Scientists had thought the tiny creature, which had been among a list of 25 "most wanted" lost species compiled by Global Wildlife Conservation (GWC), had fallen victim to habitat loss and intensive hunting for the illegal wildlife trade. Wire snares are widely used in the region.
Details of the rediscovery were published Monday in the scientific journal Nature Ecology & Evolution.
After interviewing villagers and forest rangers near the beach city of Nha Trang, the team of scientists set camera traps for five months in areas where the locals said they may have seen the animal.

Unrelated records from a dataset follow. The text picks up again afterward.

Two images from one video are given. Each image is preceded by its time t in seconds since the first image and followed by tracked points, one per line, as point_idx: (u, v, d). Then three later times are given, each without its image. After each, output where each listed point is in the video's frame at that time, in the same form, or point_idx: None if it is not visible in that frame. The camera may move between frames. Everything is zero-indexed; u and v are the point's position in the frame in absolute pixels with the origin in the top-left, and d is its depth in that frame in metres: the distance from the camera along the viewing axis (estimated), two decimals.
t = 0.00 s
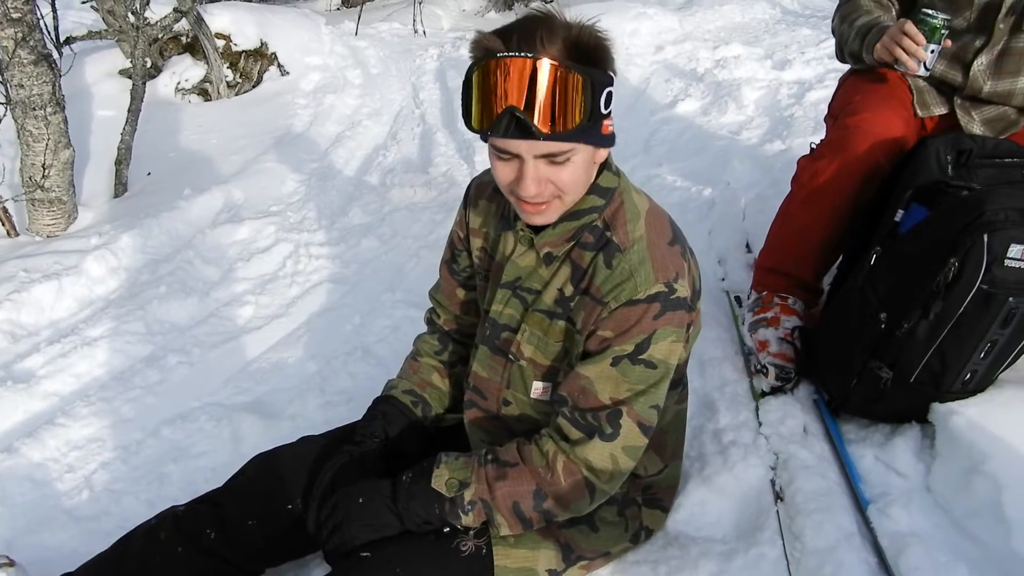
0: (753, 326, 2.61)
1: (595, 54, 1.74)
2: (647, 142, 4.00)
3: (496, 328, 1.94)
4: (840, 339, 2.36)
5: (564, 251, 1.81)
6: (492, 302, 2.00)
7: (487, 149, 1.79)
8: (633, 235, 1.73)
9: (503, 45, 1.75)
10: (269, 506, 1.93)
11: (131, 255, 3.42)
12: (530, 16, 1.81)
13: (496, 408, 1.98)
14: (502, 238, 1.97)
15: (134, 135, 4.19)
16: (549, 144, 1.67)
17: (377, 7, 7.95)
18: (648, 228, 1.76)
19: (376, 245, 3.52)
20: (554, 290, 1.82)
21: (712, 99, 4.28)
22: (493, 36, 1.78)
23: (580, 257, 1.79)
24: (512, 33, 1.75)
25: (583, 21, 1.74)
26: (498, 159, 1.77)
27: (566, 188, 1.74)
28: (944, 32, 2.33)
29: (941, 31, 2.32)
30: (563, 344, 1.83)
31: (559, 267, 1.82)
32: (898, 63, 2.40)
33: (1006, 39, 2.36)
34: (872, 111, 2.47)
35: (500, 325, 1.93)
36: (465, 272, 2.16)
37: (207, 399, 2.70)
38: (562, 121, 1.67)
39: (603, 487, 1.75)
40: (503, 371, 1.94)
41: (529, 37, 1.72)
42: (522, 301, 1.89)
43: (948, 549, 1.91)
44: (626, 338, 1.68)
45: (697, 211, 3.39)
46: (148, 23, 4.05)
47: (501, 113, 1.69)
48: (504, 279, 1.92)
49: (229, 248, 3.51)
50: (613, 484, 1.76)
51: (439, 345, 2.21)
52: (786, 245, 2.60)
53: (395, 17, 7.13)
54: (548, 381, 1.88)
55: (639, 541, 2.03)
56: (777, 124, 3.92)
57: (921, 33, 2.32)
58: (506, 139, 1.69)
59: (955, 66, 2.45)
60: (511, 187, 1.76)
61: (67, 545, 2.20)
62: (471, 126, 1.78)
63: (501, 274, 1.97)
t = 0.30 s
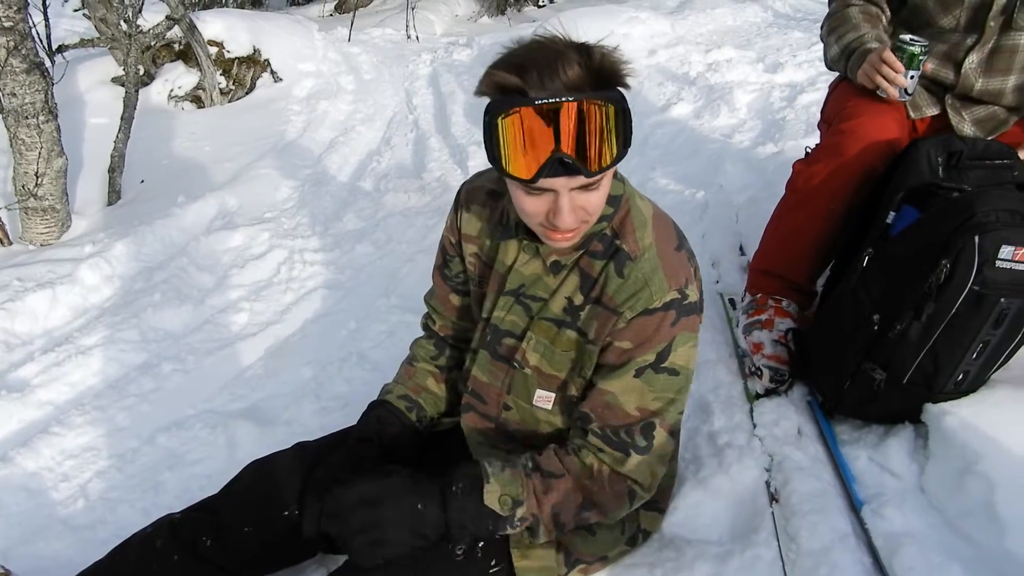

This resulted in 275 photos of the mammal. The team then set up another 29 cameras in the same area, this time recording 1,881 photographs of the chevrotain over five months.
Despite their nickname, chevrotains are neither mice nor deer, but the world's smallest ungulates or hoofed mammals, according to GWC. They are shy and solitary, appear to walk on the tips of their hooves and have two tiny fangs. They typically weigh less than 10 pounds.
The species was first described by scientists in 1910, when four specimens were collected around Nha Trang. There were no scientifically verified records again until 1990, when a single animal confiscated from a local hunter in central Vietnam, further north.
"Then nothing. So little known about it that the species was one giant question mark," said Andrew Tilker, Asian Species Officer at the GWC.
One of the biggest challenges was deciding where to start the search.
"We had these two historical localities separated by quite some distance—one in the southern part of Vietnam and the other much further north," said Tilker.
"But we knew that many people have camera-trapped in the wet evergreen forests and hadn't seen it, so we thought we should look at the dry forest habitat that's really different and where not many people have looked."
The study's findings have implications for other species that are lost to science, Tilker said.
"To the scientific world this was a lost species, but local people had known about it. It was only by utilizing the local ecological knowledge that we were successful. That can be replicated for other species in other parts of the world," he said.
Tilker also warned that just because this species was found relatively easily, it doesn't mean it's not under threat.
"This might represent the last population or one of a handful of populations, in which case we need to take action immediately to put conservation measures in place to ensure its survival."